At 7 a.m. Aug. 21, as a light rain fell on the Maui Prep campus, the faculty gathered to hear a conch shell and a Hawaiian chant and blessing. And then the keiki starting coming. And coming.
The teachers insisted they could accommodate more kids. Additional classroom aides were hired. Now the displaced students at Maui Prep total 140.
Nearly four weeks into the new school year, Maui Prep is almost unrecognizably crowded, with enrollment swollen by nearly 50%.
The school will never be the same, in both hard and good ways, Solis said.
With so much loss and devastation, some children and adults are struggling to heal from trauma.
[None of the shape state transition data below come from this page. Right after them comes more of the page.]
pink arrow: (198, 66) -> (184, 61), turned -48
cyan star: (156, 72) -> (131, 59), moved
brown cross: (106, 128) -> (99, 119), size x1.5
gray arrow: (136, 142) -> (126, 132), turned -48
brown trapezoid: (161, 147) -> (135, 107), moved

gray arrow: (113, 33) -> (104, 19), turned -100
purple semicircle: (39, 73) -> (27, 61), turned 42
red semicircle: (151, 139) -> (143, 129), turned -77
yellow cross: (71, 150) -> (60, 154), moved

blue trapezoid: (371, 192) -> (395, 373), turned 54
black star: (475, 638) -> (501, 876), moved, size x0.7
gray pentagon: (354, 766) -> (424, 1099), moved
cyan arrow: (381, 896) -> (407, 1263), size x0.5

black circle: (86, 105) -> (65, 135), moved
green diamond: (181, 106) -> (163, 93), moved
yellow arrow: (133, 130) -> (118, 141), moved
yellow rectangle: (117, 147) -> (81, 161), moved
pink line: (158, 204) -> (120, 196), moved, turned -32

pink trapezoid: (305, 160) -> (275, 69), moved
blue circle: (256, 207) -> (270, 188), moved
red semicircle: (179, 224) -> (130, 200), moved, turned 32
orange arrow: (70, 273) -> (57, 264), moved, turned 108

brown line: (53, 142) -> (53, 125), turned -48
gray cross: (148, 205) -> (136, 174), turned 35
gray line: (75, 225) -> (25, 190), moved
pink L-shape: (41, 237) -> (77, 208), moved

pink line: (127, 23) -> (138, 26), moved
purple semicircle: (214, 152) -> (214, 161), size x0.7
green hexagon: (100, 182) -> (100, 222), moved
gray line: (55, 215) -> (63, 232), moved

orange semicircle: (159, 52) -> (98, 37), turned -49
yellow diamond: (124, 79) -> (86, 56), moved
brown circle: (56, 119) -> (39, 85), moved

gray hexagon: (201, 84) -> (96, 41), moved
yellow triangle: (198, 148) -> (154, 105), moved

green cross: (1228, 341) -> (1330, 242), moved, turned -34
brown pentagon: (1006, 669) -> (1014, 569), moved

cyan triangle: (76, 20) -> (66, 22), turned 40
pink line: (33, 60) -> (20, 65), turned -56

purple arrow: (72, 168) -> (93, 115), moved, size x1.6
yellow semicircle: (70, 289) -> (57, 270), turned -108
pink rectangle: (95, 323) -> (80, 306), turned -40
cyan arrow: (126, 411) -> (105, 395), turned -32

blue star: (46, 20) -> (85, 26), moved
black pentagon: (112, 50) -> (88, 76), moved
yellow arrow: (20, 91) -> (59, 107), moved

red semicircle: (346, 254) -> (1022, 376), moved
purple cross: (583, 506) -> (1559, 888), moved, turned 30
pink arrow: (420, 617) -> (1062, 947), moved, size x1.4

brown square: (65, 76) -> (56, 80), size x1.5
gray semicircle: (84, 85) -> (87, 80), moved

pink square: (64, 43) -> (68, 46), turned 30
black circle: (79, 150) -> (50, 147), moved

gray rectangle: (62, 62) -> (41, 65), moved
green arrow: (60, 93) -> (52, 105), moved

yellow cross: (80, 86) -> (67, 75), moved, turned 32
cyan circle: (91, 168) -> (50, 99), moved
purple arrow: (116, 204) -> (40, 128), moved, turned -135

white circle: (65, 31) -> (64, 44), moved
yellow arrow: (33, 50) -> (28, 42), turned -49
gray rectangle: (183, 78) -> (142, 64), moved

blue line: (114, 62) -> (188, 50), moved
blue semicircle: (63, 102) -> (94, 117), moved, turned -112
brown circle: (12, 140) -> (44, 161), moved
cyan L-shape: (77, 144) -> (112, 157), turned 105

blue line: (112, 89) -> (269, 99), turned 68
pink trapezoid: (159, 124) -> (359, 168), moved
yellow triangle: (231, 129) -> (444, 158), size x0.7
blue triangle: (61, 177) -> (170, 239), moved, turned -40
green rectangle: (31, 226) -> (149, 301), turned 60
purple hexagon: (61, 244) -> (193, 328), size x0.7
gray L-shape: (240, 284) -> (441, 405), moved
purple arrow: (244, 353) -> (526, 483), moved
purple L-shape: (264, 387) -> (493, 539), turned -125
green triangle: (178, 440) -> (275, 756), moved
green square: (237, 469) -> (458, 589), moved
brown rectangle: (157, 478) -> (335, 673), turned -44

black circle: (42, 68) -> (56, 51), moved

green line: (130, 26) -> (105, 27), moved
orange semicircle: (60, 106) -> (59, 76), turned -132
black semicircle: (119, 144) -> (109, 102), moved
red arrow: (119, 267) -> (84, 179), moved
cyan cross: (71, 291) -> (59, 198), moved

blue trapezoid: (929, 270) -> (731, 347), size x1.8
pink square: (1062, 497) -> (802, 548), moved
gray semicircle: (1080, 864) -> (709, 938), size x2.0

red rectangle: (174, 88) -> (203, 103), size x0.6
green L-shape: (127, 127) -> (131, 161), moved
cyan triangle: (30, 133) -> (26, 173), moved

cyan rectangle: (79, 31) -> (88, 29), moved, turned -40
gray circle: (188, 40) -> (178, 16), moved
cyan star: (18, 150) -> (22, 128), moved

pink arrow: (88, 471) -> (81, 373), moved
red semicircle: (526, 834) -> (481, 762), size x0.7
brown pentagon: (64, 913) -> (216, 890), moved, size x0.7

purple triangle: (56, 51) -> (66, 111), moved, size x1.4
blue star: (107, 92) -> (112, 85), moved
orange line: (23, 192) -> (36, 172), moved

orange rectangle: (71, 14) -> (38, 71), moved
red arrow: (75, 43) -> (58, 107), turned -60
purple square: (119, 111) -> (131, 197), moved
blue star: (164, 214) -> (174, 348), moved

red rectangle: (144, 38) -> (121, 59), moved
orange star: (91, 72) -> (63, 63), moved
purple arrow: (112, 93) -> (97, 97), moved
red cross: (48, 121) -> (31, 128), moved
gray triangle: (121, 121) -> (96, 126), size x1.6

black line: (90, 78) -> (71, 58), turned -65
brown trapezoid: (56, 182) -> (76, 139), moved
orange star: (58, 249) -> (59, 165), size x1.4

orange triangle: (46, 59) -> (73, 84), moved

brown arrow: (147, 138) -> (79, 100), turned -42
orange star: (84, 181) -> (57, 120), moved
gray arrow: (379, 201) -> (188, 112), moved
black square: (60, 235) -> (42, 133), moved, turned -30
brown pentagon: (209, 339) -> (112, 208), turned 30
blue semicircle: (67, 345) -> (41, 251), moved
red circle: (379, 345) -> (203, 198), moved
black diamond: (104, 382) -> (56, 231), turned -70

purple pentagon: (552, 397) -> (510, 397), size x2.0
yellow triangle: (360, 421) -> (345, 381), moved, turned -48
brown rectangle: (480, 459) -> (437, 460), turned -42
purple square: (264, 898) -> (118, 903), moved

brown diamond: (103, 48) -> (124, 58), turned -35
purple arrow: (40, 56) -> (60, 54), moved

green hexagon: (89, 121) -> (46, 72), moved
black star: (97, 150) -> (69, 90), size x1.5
Solis said he often breaks into tears, and his son has had nightmares about the fires.
But Solis and Kirkham say they and every one of their employees but one have pledged to stay put. And Solis says the school and its ohana have discovered a renewed sense of purpose.
“Prior to the fire, there was this mindset: We’re going to keep our numbers low. We’re going to always be that little school,” Solis said. Now, “I want to be a part of this culture of giving, this culture of loving everybody no matter where, who and how much money you got — I don’t care. This is this is what it should be about.”